Sementara itu, peneliti Pusat Penelitian Ekonomi Lembaga Ilmu Pengetahuan Indonesia, Latif Adam, menyoroti tekanan anjloknya harga yang menimpa petani. Jika dilihat dari rantai pasok beras, penurunan tertinggi terjadi di petani sebagai produsen hulu. BPS mencatat, penurunan harga secara bulanan di tingkat petani sebesar 5,37 persen, penggilingan sebesar 4,3 persen, grosir sebesar 0,87 persen, dan eceran sebesar 1,34 persen.

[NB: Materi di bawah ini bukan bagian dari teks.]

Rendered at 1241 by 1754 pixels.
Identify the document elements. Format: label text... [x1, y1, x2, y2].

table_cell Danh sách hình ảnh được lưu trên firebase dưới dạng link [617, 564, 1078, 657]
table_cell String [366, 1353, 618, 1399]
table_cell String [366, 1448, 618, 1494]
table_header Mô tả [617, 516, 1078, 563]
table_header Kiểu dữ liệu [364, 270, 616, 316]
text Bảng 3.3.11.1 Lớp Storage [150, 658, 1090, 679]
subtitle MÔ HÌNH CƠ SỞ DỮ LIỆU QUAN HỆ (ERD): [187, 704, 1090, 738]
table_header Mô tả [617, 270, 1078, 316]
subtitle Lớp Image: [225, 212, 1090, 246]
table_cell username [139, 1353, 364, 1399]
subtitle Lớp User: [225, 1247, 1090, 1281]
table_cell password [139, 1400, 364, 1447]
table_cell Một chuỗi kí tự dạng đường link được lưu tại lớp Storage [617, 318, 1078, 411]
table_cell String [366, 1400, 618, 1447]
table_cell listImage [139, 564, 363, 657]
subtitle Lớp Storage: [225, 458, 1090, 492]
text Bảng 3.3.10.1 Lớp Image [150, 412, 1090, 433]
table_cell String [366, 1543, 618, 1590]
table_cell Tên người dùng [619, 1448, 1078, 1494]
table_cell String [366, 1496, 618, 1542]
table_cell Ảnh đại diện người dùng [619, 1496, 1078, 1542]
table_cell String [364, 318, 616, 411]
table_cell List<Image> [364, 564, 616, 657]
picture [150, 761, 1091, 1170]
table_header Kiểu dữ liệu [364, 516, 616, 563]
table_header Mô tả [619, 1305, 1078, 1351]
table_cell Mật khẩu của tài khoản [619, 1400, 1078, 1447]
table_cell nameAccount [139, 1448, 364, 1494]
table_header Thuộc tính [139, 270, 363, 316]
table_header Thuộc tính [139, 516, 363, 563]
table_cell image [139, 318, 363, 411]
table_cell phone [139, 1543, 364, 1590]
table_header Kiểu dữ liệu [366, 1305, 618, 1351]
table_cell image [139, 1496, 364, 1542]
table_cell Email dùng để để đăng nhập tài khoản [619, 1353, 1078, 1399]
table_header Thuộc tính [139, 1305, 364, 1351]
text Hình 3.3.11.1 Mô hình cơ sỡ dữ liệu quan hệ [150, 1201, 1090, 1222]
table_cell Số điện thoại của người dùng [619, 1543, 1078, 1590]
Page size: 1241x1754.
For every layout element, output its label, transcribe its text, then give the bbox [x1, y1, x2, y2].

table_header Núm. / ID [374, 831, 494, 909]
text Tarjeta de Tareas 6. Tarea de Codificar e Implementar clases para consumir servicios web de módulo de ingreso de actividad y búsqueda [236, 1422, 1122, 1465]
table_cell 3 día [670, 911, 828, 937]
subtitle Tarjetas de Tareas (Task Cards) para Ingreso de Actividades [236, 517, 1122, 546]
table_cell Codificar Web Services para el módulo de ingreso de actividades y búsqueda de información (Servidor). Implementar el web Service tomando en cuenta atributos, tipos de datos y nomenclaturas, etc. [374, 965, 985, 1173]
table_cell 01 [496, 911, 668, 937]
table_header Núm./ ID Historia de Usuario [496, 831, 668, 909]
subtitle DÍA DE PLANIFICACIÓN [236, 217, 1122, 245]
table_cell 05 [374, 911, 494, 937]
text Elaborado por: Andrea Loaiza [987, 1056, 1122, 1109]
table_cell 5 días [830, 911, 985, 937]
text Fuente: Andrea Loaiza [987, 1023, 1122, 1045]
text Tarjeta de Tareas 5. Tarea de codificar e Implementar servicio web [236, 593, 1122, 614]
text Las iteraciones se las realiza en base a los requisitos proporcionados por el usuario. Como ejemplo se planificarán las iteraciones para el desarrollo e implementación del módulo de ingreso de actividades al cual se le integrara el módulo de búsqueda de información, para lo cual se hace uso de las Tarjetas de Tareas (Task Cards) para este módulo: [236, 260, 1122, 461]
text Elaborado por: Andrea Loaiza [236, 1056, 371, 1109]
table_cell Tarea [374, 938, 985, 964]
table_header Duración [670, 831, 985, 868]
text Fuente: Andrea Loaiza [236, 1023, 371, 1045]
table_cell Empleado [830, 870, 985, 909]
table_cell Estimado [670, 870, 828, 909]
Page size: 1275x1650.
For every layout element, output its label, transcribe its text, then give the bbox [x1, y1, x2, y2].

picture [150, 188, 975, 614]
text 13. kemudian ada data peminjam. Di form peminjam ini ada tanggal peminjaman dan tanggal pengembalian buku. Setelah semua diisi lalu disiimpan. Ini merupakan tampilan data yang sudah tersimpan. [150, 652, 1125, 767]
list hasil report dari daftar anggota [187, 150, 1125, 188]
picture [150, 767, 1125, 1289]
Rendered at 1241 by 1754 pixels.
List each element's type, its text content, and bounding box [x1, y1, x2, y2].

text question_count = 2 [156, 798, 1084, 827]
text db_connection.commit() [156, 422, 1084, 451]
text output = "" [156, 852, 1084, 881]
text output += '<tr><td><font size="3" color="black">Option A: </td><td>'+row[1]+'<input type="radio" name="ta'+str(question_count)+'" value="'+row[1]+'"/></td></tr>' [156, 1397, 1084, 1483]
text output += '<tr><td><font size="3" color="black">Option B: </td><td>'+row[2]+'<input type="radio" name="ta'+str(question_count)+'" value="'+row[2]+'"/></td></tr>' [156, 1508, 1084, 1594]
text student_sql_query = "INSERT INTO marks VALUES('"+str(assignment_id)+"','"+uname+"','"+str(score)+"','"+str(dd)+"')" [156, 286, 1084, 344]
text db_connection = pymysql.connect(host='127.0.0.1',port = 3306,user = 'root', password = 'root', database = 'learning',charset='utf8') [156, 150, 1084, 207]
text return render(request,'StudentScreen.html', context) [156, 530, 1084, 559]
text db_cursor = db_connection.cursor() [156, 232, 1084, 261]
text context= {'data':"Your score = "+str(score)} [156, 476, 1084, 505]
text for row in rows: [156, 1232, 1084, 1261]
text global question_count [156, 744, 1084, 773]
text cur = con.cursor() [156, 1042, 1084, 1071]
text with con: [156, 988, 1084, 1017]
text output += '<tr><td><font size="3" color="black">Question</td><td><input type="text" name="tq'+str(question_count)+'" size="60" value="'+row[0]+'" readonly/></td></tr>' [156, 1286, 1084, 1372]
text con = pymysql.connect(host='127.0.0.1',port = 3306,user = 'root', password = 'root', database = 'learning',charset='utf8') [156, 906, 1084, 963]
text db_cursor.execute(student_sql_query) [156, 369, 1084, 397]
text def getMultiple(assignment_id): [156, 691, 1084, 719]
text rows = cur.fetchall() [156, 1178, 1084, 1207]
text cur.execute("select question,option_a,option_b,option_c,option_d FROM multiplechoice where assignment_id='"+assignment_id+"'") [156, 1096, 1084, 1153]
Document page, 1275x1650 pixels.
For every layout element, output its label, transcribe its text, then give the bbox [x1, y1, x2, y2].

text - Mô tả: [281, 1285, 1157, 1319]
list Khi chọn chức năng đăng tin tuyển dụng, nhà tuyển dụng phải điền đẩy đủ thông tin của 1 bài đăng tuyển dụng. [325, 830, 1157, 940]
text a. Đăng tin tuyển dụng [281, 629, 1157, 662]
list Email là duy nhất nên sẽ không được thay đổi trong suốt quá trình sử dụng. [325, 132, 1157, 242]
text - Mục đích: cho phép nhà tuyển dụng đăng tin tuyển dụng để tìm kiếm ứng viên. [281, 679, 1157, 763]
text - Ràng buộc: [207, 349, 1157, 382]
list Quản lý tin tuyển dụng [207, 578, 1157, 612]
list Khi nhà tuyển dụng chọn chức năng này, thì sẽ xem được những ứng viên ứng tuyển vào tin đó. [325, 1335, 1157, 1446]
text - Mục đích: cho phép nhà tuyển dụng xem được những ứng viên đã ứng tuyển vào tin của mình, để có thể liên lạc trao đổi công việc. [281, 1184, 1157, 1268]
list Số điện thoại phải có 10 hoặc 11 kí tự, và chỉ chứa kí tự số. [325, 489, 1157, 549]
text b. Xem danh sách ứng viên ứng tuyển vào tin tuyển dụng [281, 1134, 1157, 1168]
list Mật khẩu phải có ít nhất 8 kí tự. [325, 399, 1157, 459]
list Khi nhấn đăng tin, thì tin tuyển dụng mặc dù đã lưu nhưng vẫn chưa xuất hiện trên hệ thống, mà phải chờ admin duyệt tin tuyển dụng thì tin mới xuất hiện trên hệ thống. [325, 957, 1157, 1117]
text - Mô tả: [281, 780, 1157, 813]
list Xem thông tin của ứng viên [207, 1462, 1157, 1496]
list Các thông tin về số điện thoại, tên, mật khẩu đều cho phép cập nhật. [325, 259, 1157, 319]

Latif menambahkan, anjloknya harga pada panen raya 2019 merupakan salah satu imbas dari tidak optimalnya serapan Perum Bulog untuk pengadaan cadangan beras pemerintah. Menurut dia, harga pembelian pemerintah (HPP) yang sebesar Rp 3.700 per kg untuk GKP di tingkat petani dalam Instruksi Presiden Nomor 5 Tahun 2015 tentang Kebijakan Pengadaan Gabah/Beras dan Penyaluran Beras harus dikaji ulang. ”HPP seharusnya dapat menjadi salah satu bentuk insentif bagi petani agar petani tidak merugi,” ujarnya.